▶ BRANO DA LEGGERE:

########

GIANGASTONE MEDICI (1671 - 1737)

Giangastone

ultimo granduca della dinastia medicea

Annamaria di Sassonia moglie di Giangastone

All'età di ottanta anni, il 31 ottobre 1723, muore Cosimo III e, essendo già premorto il primogenito Ferdinando, gli succede il secondogenito Giangastone, già di 53 anni di età, settimo Granduca della Toscana ed ultimo dei Medici. Giangastone nel suo regno effettua svariate riforme a carattere assistenziale ed incontra il favore dei suoi sudditi, divide il potere temporale della chiesa da quello spirituale nei suoi territori abolendo anche certi privilegi ecclesiastici; finirà però gli ultimi anni della sua vita in maniera orgiastica e dissoluta incurante del suo regno. 

Il 2 Novembre 48 navi da guerra sbarcano 6000 soldati spagnoli che occupano il presidio di Livorno e il 27 dicembre sbarca Don Carlo di Spagna, figlio del re Filippo V a cui Giangastone, che viveva separato dalla moglie, la quale stava in Germania (e alla quale i sudditi avevano dato il nomignolo dispregiativo la cavalla) e non aveva figli, vorrebbe affidare la successione. Rimarrà qui due anni in attesa di avvenimenti. ma solo nel 1733 con lo sbarco di altri 300000 soldati andrà alla conquista del regno di Napoli, dove viene incoronato re col nome di Carlo III       

Durante il regno di Giangastone a Livorno si svolge nel 1728 alla presenza del granduca “il trionfo del corallo” manifestazione che fece accorrere compratori da tutta europa, ma l'anno seguente arriva la prima influenza che in forma epidemica e senza le cure di oggi miete molte vittime. Viene dato il permesso alla “nazione” inglese in Livorno a utilizzare il terreno nell'attuale via Verdi per un proprio cimitero. Detto cimitero definito monumentale per la ricchezza e la varietà delle tombe e cappelle ivi contenute e non più utilizzato dal 1840 sarà affidato alla confraternita della misericordia nel 1948.

Nel 1731 fa ampliare i bottini dell'olio; l'anno successivo come già fatto nel 1681 viene rinnovato l'editto di proibizione del gioco “di Genova” (Il Lotto) in Livorno perché "pregiudizievole degli interessi e della quiete delle famiglie."

########

[Dati per la comprensione di grafici]
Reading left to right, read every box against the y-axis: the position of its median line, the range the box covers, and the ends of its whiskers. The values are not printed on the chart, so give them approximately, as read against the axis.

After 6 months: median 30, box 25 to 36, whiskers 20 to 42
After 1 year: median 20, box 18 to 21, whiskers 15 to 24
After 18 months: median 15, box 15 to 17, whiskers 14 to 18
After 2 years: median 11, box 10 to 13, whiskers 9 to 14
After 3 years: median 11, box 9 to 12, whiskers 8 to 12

########

▶ COMPITI DA SVOLGERE:
- a) Trascrivi parola per parola dal testo su Giangastone Medici il passo compreso tra "All'età di ottanta" e "del suo regno.", estremi inclusi.
- b) Secondo il testo su Giangastone Medici, per quale motivo a Livorno fu rinnovato l'editto che proibiva il gioco "di Genova"? Rispondi in una-tre frasi.
- c) Per favore, prosegui il testo su Giangastone Medici, ripartendo subito dopo la sua ultima frase.

▶ ELENCO DELLE RISPOSTE:
- a)
All'età di ottanta anni, il 31 ottobre 1723, muore Cosimo III e, essendo già premorto il primogenito Ferdinando, gli succede il secondogenito Giangastone, già di 53 anni di età, settimo Granduca della Toscana ed ultimo dei Medici. Giangastone nel suo regno effettua svariate riforme a carattere assistenziale ed incontra il favore dei suoi sudditi, divide il potere temporale della chiesa da quello spirituale nei suoi territori abolendo anche certi privilegi ecclesiastici; finirà però gli ultimi anni della sua vita in maniera orgiastica e dissoluta incurante del suo regno.

- b) L'editto fu rinnovato perché il gioco era considerato "pregiudizievole degli interessi e della quiete delle famiglie." Lo stesso divieto era già stato emanato nel 1681.

- c)
Al termine della sua vita il granduca fa erigere il monumento a Galileo in S. Croce. Livorno conta allora circa 33.000 abitanti di cui circa 3480 ebrei, nello stesso periodo Firenze ha circa 71,000 abitanti.

Il 9 luglio 1737 Con la morte di Giangastone, che non lascia eredi, cessa il potere della dinastia dei Medici in Toscana.durante il suo governo Austria, Spagna, Gran Bretagna e Francia cercarono di assicurarsi alla sua morte la successione al Granducato di Toscana, stipulando nel 1735 un accordo con cui fu indicato   come suo successore Francesco di Lorena. Nonostante le opposizioni di Gian Gastone a cedere la Toscana ad una potenza straniera, all'indomani del matrimonio tra Maria Teresa e Francesco di Lorena, nel 1737 le truppe austriache entrarono in Toscana giurando fedeltà al granduca. Inizia la dinastia dei Lorena che durerà fino al 1859.

Nel 1857 la sua salma viene riesumata una prima volta ed una seconda nel 2004 rinvenuto in una cripta delle Cappelle Medicee di Firenze vengono ritrovati il corredo funebre, la corona e due medaglioni d'oro, gli altri ritrovamenti nella cripta sono una lastra in rame in cui è incisa una lunga iscrizione, uno scettro, una croce rovinata. Il distintivo in seta nera del Gran Maestro dell'Ordine di Santo Stefano, ma manca la spada che si presume trafugata prima del 1857.